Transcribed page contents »

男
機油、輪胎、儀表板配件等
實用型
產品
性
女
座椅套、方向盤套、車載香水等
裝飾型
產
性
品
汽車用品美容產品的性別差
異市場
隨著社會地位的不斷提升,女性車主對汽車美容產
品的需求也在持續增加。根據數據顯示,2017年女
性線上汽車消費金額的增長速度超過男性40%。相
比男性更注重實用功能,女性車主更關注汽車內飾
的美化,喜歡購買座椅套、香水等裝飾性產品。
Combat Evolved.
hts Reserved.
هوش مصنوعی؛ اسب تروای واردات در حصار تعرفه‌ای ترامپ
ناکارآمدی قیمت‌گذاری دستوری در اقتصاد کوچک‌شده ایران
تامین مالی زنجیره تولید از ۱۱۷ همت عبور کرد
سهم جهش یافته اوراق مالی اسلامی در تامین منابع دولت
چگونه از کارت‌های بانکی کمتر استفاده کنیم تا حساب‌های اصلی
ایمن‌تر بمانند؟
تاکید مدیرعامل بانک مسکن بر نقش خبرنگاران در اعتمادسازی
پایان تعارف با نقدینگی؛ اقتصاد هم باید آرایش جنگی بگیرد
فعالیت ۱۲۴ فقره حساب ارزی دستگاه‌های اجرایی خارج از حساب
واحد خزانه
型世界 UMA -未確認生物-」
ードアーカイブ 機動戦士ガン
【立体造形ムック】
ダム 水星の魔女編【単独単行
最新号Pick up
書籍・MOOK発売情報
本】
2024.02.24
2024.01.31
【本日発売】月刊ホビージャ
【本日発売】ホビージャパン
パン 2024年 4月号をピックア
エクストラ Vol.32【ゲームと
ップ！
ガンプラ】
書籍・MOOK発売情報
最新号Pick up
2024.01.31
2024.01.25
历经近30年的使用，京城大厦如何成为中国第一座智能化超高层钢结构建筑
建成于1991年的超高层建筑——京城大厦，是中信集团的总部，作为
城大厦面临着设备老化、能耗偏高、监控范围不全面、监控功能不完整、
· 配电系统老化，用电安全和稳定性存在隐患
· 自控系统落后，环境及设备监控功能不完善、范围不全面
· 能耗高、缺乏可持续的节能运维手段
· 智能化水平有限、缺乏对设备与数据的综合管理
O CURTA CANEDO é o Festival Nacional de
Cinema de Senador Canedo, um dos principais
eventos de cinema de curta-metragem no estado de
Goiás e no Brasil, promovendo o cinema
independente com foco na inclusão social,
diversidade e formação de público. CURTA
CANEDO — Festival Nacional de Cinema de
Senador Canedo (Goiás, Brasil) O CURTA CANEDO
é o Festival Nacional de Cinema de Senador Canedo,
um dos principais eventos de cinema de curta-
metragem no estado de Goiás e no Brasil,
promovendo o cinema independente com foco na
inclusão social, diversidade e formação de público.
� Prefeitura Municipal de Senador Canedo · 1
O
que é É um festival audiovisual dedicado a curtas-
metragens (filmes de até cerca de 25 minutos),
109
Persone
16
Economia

Directive » Only a number is wanted: how many lines of the data above contain "estado"?

Solution to this problem » 2